Both cDNA synthesis and PCR amplification are performed with the same buffer and site-specific primers, eliminating the need to open the reaction tube between the RT and PCR steps. In addition to the higher sensitivity of this approach (as in the one tube, two-step reaction above), the one-step approach minimizes the chance of contamination, since the entire reaction is performed with minimal pipetting steps and without opening the tube. In addition, this approach permits direct analysis of a specific transcript, since the primers used in both steps are sequence-specific. Finally, the thermoactive reverse transcriptase used in this procedure allow a high RT reaction temperature (50–72C), which reduces false priming and increases the specificity of the reaction by eliminating secondary mRNA structure.

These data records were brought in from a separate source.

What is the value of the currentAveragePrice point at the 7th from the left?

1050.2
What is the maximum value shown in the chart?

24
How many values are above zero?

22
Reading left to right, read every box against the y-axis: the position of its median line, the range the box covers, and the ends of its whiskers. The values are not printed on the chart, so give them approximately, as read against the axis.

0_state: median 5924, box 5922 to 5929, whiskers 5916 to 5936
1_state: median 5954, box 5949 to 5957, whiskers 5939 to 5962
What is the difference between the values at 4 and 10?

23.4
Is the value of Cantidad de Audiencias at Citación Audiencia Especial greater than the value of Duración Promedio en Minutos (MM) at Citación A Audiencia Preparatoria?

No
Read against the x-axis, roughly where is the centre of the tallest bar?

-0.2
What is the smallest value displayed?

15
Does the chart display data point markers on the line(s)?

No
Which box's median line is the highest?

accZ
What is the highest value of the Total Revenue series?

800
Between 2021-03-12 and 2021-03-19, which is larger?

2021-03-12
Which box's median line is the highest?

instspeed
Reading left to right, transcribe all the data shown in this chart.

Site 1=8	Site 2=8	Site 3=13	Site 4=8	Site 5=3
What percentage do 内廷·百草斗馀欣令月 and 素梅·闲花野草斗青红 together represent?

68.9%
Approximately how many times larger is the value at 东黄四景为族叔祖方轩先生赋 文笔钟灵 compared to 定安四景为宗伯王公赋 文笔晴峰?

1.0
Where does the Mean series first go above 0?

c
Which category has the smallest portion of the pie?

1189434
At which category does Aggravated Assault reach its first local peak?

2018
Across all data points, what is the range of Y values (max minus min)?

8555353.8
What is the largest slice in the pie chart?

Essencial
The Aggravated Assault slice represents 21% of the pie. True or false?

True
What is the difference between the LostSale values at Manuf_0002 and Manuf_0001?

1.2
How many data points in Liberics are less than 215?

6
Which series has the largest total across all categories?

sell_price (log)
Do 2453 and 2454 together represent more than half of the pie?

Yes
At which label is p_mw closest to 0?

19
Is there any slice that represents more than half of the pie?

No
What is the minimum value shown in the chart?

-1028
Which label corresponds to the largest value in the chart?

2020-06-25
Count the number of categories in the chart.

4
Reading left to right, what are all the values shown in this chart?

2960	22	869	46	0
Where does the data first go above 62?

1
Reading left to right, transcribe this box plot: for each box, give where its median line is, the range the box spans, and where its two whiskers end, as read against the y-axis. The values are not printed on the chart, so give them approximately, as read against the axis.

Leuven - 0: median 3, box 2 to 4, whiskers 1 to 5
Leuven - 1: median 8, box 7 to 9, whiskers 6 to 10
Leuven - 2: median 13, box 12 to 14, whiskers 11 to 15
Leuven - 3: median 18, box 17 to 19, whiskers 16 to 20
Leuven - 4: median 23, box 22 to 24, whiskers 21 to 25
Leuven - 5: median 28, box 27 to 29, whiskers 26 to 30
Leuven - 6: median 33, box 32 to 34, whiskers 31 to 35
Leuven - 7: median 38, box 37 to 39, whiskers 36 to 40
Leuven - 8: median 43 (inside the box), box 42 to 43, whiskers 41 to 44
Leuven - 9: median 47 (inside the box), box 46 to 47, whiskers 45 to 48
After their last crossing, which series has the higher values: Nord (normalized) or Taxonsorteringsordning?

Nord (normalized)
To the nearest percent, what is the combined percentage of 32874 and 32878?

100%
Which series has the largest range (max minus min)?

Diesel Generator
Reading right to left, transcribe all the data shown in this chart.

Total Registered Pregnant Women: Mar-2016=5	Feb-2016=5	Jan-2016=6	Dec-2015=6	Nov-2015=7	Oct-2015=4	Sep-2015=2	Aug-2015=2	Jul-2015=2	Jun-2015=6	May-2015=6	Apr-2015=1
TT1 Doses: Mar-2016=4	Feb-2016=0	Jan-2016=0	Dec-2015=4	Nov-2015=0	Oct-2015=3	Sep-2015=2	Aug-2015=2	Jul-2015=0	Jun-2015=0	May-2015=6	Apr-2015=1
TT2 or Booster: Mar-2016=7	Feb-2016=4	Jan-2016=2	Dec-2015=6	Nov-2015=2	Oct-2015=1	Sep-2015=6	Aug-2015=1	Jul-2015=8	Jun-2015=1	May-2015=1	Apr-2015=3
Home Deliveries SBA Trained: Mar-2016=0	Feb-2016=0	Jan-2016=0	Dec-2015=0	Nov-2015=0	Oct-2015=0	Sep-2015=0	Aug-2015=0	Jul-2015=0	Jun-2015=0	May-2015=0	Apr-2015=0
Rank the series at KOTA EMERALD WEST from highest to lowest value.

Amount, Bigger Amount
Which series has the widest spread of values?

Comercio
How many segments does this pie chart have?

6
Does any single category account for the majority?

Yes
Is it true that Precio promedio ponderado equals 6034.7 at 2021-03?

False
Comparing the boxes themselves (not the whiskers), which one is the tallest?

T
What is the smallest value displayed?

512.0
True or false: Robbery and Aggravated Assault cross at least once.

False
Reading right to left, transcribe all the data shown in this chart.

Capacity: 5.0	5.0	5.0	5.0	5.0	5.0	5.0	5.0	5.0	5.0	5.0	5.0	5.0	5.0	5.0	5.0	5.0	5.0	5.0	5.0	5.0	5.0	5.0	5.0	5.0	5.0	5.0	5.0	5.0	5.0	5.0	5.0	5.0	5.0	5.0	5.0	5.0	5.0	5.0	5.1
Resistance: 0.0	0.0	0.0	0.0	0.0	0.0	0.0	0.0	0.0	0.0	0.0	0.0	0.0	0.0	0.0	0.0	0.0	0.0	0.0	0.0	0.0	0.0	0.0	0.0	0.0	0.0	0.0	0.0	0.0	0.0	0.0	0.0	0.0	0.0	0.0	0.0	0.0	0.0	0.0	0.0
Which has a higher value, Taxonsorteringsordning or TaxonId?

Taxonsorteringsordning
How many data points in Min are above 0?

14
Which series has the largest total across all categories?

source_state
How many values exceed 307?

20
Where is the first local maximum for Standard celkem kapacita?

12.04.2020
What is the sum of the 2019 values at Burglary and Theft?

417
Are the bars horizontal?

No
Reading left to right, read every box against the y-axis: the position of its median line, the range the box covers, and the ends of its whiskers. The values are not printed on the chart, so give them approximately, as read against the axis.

Advantages of One-step RT-PCR Procedure.

A one-step procedure has the following advantages:

  • Minimizes time required. The one-step reaction has fewer pipetting steps than the two-step reaction, significantly reducing the time needed to perform RT-PCR and eliminating pipetting errors.

  • Reduces the risk of contamination. The entire one-step reaction takes place in a single tube, with no transfers required and no need to open the reaction tube (steps where contamination of the PCR sample can take place).

  • Improves the sensitivity and specificity of cDNA synthesis. Two characteristics of the one-step reaction provide increased yield and efficiency: (1) the cDNA reaction is performed at a high temperature (to eliminate problems with RNA secondary structure), and (2) the entire cDNA sample is used as template for PCR.